I also find the official Python documentation extremely helpful. I typically dispense with free hours poring over modules that I have little familiarity with. For example, recently I've been heavily studying the section on concurrent structures and network and interprocess communication. Such binges leave me with an image of growing clarity on the true essense of computing.
One graphic way in which I think about reading related to writing software is using a marriage metaphor. I like to think that you need to be married to the documenation. You should always have an open tab in your browser to the documentation. You should memorise links to your documentation by heart. (To the point that you learn that you can successfully open Python standard library pages without adding the '.html' extension - I bet you didn't know that! Did you also know that docs.python.org doesn't use cookies and it thus avoids the need to be GDPR compliant?) These documenation details need to be on your fingertips otherwise you'll succumb to the sullied alternative.
Be warned. Doing what I'm about to describe (and I know you do this - because I do it too) will shorten your lifespan as a writer of software. Trust me. I tried it once in a previous life and I got so burned out that I wanted to quit.

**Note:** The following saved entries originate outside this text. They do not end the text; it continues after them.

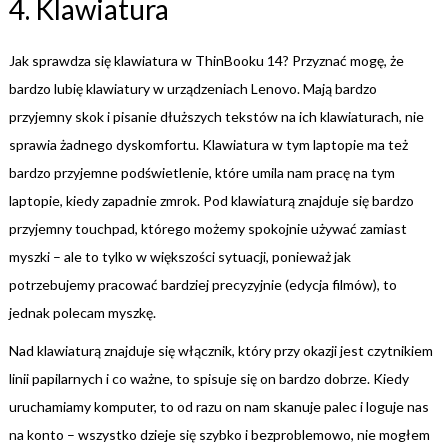
4. Klawiatura
Jak sprawdza się klawiatura w ThinBooku 14? Przyznać mogę, że
bardzo lubię klawiatury w urządzeniach Lenovo. Mają bardzo
przyjemny skok i pisanie dłuższych tekstów na ich klawiaturach, nie
sprawia żadnego dyskomfortu. Klawiatura w tym laptopie ma też
bardzo przyjemne podświetlenie, które umila nam pracę na tym
laptopie, kiedy zapadnie zmrok. Pod klawiaturą znajduje się bardzo
przyjemny touchpad, którego możemy spokojnie używać zamiast
myszki – ale to tylko w większości sytuacji, ponieważ jak
potrzebujemy pracować bardziej precyzyjnie (edycja filmów), to
jednak polecam myszkę.
Nad klawiaturą znajduje się włącznik, który przy okazji jest czytnikiem
linii papilarnych i co ważne, to spisuje się on bardzo dobrze. Kiedy
uruchamiamy komputer, to od razu on nam skanuje palec i loguje nas
na konto – wszystko dzieje się szybko i bezproblemowo, nie mogłem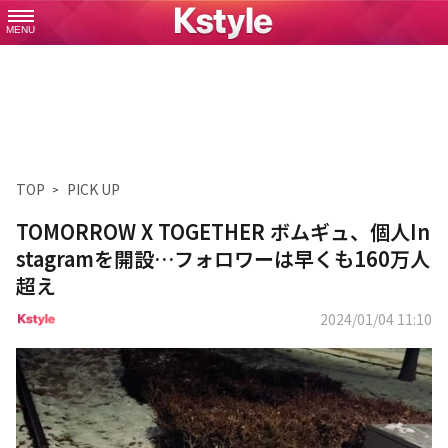
MENU
TOP
PICK UP
TOMORROW X TOGETHER ボムギュ、個人In
stagramを開設…フォロワーは早くも160万人
超え
2024/01/04 11:10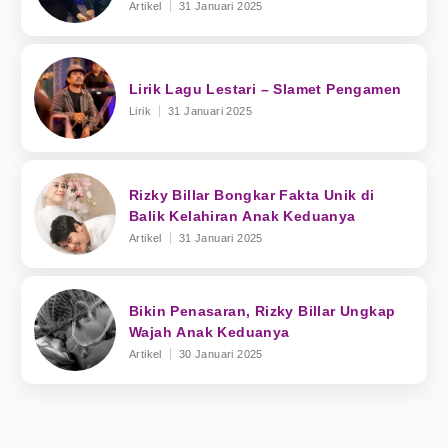
Artikel
31 Januari 2025
Lirik Lagu Lestari – Slamet Pengamen
Lirik
31 Januari 2025
Rizky Billar Bongkar Fakta Unik di
Balik Kelahiran Anak Keduanya
Artikel
31 Januari 2025
Bikin Penasaran, Rizky Billar Ungkap
Wajah Anak Keduanya
Artikel
30 Januari 2025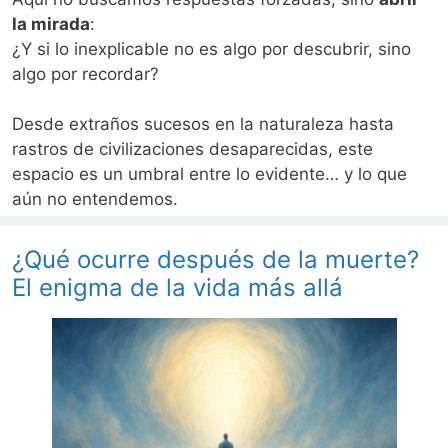
la mirada
:
¿Y si lo inexplicable no es algo por descubrir, sino
algo por recordar?
Desde extraños sucesos en la naturaleza hasta
rastros de civilizaciones desaparecidas, este
espacio es un umbral entre lo evidente… y lo que
aún no entendemos.
¿Qué ocurre después de la muerte?
El enigma de la vida más allá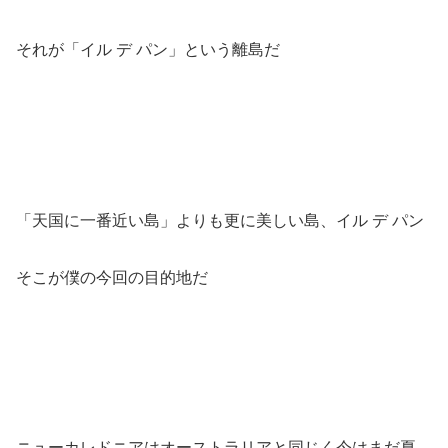
それが「イル デ パン」という離島だ
「天国に一番近い島」よりも更に美しい島、イル デ パン
そこが僕の今回の目的地だ
ニューカレドニアはオーストラリアと同じく今はまだ夏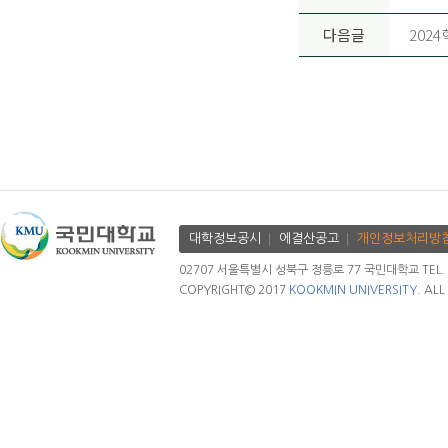
다음글
202
대학정보공시
에결산공고
개인정보처리방
02707 서울특별시 성북구 정릉로 77 국민대학교 TEL. 02.
COPYRIGHT© 2017
KOOKMIN UNIVERSITY.
ALL 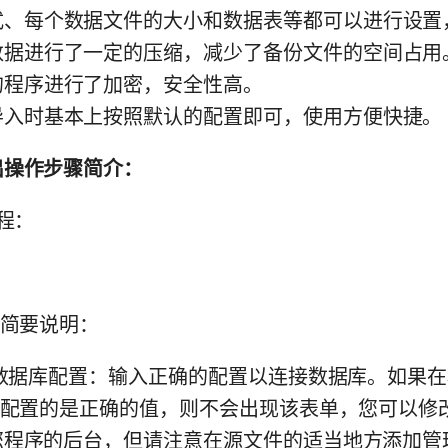
式、每个数据文件的大小和数据表等都可以进行设置
数据进行了一定的压缩，减少了备份文件的空间占用
的程序进行了加密，安全性高。
导入时基本上按照默认的配置即可，使用方便快捷。
出操作步骤简介：
程：
简要说明：
数据库配置：输入正确的配置以连接数据库。如果在
”配置的是正确的值，则不会出现该表单，您可以修
您程序的后台，但请注意在源文件的适当地方添加管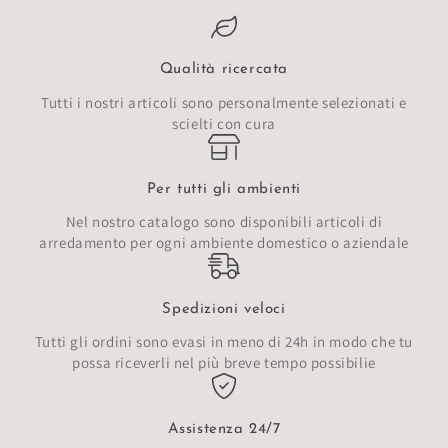
Qualità ricercata
Tutti i nostri articoli sono personalmente selezionati e
scielti con cura
Per tutti gli ambienti
Nel nostro catalogo sono disponibili articoli di
arredamento per ogni ambiente domestico o aziendale
Spedizioni veloci
Tutti gli ordini sono evasi in meno di 24h in modo che tu
possa riceverli nel più breve tempo possibilie
Assistenza 24/7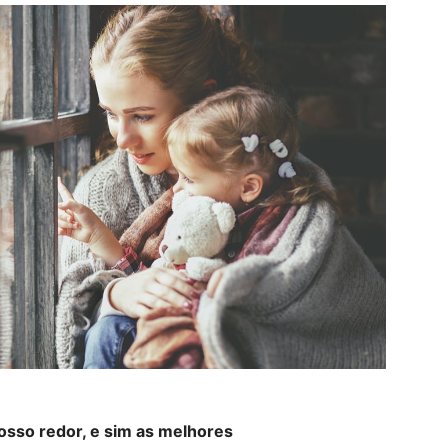
sso redor, e sim as melhores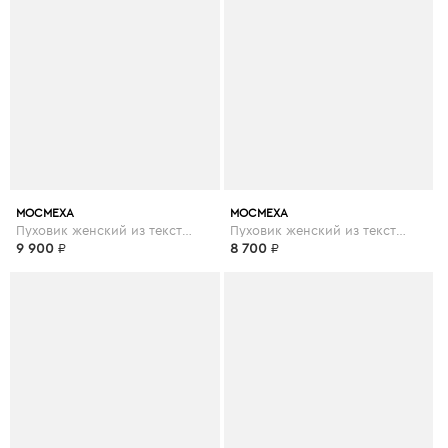
МОСМЕХА
МОСМЕХА
Пуховик женский из текстиля с капюшоном
Пуховик женский из текстиля с капюшоном
9 900
₽
8 700
₽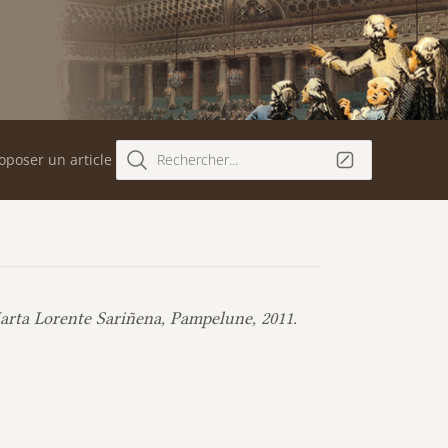
oposer un article
Rechercher...
arta Lorente Sariñena, Pampelune, 2011.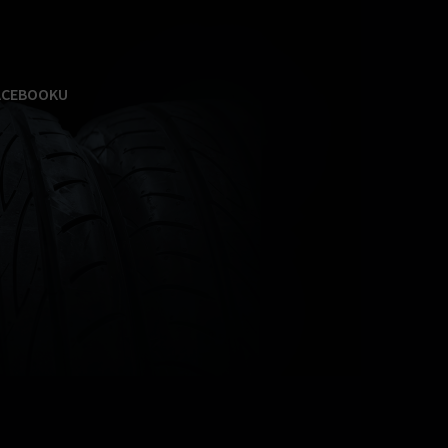
ACEBOOKU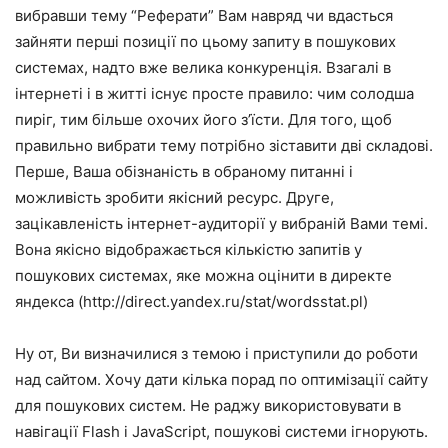
вибравши тему “Реферати” Вам навряд чи вдасться
зайняти перші позиції по цьому запиту в пошукових
системах, надто вже велика конкуренція. Взагалі в
інтернеті і в житті існує просте правило: чим солодша
пиріг, тим більше охочих його з’їсти. Для того, щоб
правильно вибрати тему потрібно зіставити дві складові.
Перше, Ваша обізнаність в обраному питанні і
можливість зробити якісний ресурс. Друге,
зацікавленість інтернет-аудиторії у вибраній Вами темі.
Вона якісно відображається кількістю запитів у
пошукових системах, яке можна оцінити в директе
яндекса (http://direct.yandex.ru/stat/wordsstat.pl)
Ну от, Ви визначилися з темою і приступили до роботи
над сайтом. Хочу дати кілька порад по оптимізації сайту
для пошукових систем. Не раджу використовувати в
навігації Flash і JavaScript, пошукові системи ігнорують.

As mentioned, during the hack stage you don't really care how pretty the code looks like. You don't have time to read any documenation. You reach for a surefire way to get to the finishing line, with a promise to get back to things later and clean things up: you practice code-by-search-engine (CxSE, pronounced coxy).
Everyone does it. No-one knows the documenation at the beginning by heart. The main culprit, of course, is the poorly-written intro, which forces you to read for your seach engine and start CxSEing. Soon enough you are on stackoveflow.com (purveyors of hacks) and not long after your hack is up and running. Given the stress it's gotten you to get to the finishing line you depart for a distraction with a promise to clean things up later. But life happens. Babies are born, viruses spread and your routine is madly disrupted. You have other emergences to respond to - perhaps fixing some other hacked code because of a ever-expanding feature scope and never enough Q2 time for a refactor and integrate step. Eventually, your CxSEy code makes its way into production and the business is purring gently until some clever soul decides to deprecate something your hack depends on. At this point the gates of hell are swung wide open.
Do this constantly and you could cause serious trouble. It's called a hack for good reason: it's dirty and should never be deployed. Never.
It's one thing insisting that great software comes from tonnes of reading but the reverse applies just as much. Want to write great software? Don't be economical with words then. Software is only as good as its documentation. Write great documenation so that those who use your software will have every chance to do the same. In a word: read, code, repeat.